WORK REQUEST
When you reproduce these records, keep every word exactly and drop the images.
##### DATA
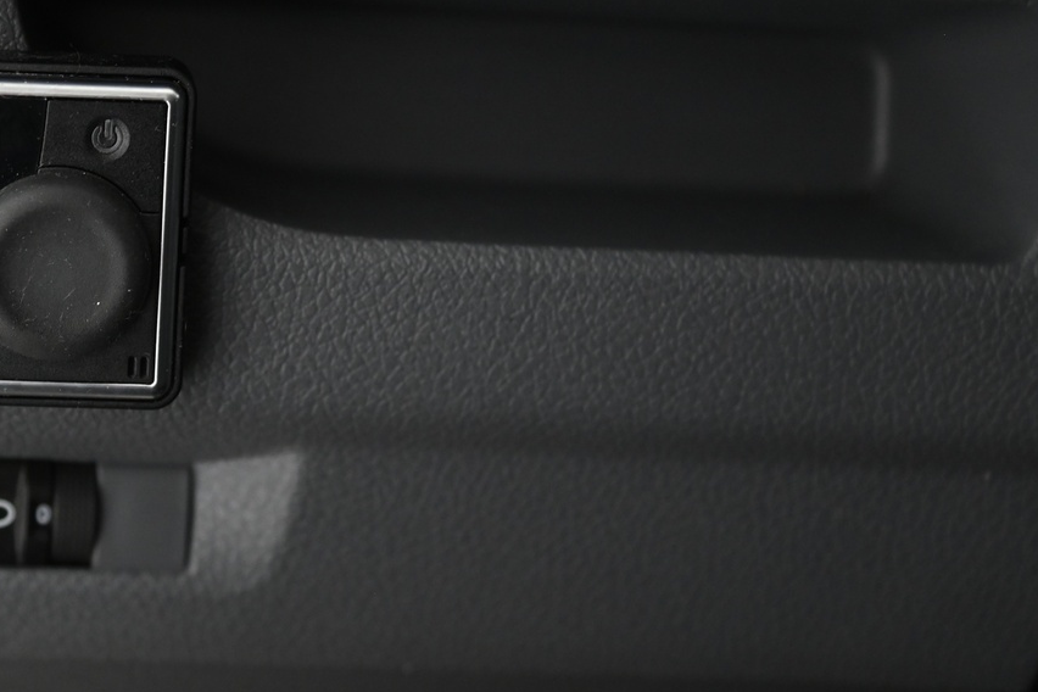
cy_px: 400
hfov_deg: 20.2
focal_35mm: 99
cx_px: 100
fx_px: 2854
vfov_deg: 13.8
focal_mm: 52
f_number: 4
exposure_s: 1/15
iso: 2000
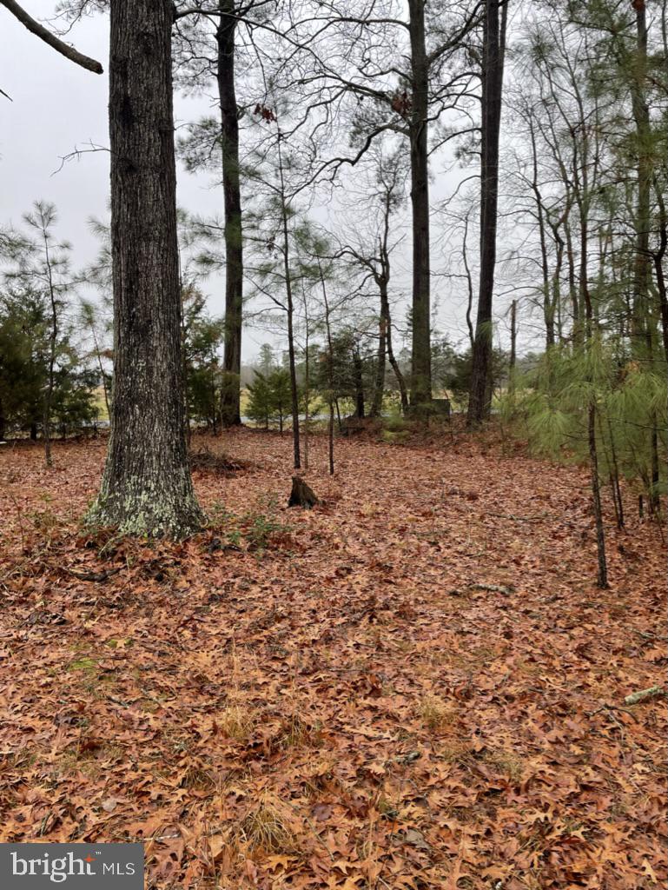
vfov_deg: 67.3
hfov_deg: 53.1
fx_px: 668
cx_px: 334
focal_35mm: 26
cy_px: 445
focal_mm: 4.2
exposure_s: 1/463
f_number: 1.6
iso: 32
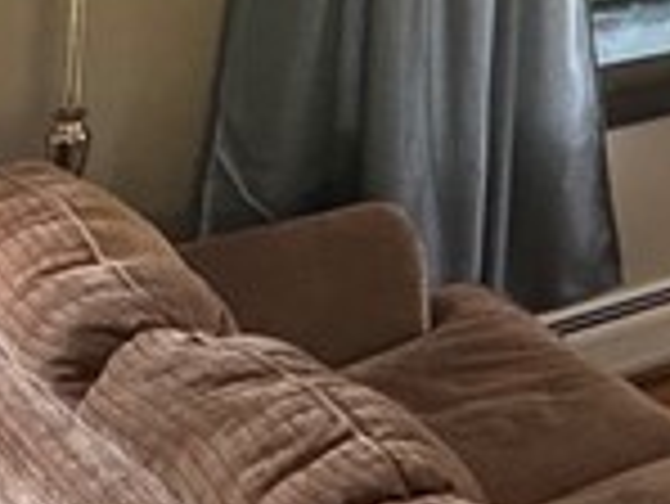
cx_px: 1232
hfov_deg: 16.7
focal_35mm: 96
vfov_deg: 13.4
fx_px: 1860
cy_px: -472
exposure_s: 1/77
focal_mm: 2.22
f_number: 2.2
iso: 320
##########
ANSWER TO THE EXERCISE
cy_px: 400
hfov_deg: 20.2
focal_35mm: 99
cx_px: 100
fx_px: 2854
vfov_deg: 13.8
focal_mm: 52
f_number: 4
exposure_s: 1/15
iso: 2000
vfov_deg: 67.3
hfov_deg: 53.1
fx_px: 668
cx_px: 334
focal_35mm: 26
cy_px: 445
focal_mm: 4.2
exposure_s: 1/463
f_number: 1.6
iso: 32
cx_px: 1232
hfov_deg: 16.7
focal_35mm: 96
vfov_deg: 13.4
fx_px: 1860
cy_px: -472
exposure_s: 1/77
focal_mm: 2.22
f_number: 2.2
iso: 320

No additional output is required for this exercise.